Exercise requirements: Quote the data below verbatim, starting at its first line and ending with the line that contains "traffic cases under the New York Vehicle and". Include that line too.

[Data records]
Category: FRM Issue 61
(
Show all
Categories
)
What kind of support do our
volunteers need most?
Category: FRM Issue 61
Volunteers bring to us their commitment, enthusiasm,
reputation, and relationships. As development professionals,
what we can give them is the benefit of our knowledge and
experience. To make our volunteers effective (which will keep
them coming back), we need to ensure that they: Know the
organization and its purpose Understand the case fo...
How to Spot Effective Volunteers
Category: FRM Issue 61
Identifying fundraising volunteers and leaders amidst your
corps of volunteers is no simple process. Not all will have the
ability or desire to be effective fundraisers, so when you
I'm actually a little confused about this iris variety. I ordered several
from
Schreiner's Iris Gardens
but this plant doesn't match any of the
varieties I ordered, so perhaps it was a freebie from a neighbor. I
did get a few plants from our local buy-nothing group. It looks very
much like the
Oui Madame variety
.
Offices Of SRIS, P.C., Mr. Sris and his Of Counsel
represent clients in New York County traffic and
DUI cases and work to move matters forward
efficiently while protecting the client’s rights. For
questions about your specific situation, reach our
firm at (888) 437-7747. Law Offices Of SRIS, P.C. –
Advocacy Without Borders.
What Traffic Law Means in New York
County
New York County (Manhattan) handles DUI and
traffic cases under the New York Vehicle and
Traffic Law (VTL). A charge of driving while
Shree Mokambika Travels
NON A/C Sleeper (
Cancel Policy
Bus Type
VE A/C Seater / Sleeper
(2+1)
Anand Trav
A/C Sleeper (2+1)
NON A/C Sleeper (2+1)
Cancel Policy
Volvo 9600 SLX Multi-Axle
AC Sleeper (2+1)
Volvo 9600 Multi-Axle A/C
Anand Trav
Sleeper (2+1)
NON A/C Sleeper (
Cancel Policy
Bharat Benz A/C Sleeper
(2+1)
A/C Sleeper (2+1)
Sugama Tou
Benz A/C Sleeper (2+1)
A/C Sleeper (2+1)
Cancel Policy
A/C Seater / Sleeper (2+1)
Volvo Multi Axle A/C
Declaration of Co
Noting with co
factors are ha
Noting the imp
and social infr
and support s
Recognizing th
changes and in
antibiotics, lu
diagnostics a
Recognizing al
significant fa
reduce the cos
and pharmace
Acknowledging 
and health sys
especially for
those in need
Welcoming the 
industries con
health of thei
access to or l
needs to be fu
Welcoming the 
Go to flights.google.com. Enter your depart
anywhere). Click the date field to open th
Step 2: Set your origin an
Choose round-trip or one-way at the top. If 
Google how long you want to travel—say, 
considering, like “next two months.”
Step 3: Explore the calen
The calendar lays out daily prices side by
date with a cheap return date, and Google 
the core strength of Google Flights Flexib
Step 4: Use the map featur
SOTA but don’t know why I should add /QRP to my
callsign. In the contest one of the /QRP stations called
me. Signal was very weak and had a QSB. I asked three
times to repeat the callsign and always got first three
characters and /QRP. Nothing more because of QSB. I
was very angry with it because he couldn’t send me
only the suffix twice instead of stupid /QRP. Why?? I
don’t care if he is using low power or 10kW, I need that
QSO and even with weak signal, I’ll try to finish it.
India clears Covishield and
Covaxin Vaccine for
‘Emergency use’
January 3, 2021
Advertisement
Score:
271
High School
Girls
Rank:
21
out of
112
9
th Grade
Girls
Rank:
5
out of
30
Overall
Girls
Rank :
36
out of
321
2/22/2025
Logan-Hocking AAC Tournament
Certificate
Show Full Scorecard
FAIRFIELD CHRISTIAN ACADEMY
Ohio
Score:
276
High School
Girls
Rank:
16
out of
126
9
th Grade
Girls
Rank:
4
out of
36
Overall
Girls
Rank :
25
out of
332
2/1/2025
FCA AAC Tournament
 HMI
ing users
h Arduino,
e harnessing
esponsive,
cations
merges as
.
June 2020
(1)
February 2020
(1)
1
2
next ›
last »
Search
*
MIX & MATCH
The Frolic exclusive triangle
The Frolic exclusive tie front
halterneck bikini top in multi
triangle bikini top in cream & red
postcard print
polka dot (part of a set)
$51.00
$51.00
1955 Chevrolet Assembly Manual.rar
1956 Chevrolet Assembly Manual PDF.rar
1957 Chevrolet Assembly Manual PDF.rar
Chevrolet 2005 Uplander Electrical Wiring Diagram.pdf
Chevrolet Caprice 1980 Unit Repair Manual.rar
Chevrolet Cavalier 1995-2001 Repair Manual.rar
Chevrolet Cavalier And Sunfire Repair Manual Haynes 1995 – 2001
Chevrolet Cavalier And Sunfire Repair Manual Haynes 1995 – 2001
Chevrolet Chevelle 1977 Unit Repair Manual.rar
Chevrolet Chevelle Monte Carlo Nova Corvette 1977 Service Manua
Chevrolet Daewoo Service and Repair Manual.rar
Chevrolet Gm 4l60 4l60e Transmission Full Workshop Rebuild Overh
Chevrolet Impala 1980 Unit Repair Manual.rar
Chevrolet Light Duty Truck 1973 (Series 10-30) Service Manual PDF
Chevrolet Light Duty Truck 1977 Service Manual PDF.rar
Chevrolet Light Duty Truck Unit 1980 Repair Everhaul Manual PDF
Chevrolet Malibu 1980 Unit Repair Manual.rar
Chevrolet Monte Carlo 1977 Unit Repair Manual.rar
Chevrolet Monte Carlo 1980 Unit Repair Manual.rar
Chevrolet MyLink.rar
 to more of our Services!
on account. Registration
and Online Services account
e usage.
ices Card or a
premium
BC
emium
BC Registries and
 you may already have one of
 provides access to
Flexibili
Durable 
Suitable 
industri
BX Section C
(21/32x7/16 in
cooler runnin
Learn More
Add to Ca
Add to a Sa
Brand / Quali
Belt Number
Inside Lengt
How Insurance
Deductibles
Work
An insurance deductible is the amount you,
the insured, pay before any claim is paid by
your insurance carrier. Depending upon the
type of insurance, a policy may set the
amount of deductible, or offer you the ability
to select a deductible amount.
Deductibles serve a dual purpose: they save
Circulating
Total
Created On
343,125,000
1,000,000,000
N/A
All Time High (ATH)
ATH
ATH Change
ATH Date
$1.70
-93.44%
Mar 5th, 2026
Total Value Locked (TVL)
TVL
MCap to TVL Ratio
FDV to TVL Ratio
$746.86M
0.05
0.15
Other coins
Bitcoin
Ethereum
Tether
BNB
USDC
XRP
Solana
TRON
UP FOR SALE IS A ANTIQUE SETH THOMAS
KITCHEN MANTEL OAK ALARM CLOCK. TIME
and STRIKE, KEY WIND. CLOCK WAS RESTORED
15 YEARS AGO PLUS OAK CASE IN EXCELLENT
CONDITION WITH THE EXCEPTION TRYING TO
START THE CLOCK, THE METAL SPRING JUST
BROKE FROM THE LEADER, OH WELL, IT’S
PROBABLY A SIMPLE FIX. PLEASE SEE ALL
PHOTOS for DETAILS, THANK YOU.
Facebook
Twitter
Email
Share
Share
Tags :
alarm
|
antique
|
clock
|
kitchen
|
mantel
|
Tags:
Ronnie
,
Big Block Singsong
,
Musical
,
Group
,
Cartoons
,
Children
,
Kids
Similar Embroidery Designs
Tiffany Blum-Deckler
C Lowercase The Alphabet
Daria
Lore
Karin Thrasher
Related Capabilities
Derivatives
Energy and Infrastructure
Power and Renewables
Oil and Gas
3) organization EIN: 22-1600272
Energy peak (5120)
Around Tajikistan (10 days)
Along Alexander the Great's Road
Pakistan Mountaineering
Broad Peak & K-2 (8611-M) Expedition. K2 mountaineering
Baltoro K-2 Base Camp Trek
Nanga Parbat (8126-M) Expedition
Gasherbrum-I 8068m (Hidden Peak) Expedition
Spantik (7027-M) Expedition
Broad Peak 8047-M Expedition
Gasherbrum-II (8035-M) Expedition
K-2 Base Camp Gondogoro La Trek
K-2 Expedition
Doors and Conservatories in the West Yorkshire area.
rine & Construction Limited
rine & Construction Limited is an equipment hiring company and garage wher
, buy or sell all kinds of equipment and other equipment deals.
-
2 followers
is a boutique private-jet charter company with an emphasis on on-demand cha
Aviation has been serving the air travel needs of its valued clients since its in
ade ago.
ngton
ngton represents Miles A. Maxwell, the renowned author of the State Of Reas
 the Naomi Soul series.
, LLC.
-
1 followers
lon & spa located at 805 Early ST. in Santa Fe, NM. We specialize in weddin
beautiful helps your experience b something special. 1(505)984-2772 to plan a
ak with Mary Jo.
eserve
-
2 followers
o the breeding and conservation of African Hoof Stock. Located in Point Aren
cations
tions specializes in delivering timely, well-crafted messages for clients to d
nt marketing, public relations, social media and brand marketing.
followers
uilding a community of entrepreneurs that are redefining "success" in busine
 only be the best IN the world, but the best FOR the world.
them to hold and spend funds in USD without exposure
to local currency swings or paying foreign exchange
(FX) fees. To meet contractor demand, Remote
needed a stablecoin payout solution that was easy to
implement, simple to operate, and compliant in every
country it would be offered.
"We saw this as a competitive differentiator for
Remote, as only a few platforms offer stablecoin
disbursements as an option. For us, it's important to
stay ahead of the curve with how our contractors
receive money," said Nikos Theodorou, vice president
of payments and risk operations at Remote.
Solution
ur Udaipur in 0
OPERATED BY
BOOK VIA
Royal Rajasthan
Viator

Response area:
Category: FRM Issue 61
(
Show all
Categories
)
What kind of support do our
volunteers need most?
Category: FRM Issue 61
Volunteers bring to us their commitment, enthusiasm,
reputation, and relationships. As development professionals,
what we can give them is the benefit of our knowledge and
experience. To make our volunteers effective (which will keep
them coming back), we need to ensure that they: Know the
organization and its purpose Understand the case fo...
How to Spot Effective Volunteers
Category: FRM Issue 61
Identifying fundraising volunteers and leaders amidst your
corps of volunteers is no simple process. Not all will have the
ability or desire to be effective fundraisers, so when you
I'm actually a little confused about this iris variety. I ordered several
from
Schreiner's Iris Gardens
but this plant doesn't match any of the
varieties I ordered, so perhaps it was a freebie from a neighbor. I
did get a few plants from our local buy-nothing group. It looks very
much like the
Oui Madame variety
.
Offices Of SRIS, P.C., Mr. Sris and his Of Counsel
represent clients in New York County traffic and
DUI cases and work to move matters forward
efficiently while protecting the client’s rights. For
questions about your specific situation, reach our
firm at (888) 437-7747. Law Offices Of SRIS, P.C. –
Advocacy Without Borders.
What Traffic Law Means in New York
County
New York County (Manhattan) handles DUI and
traffic cases under the New York Vehicle and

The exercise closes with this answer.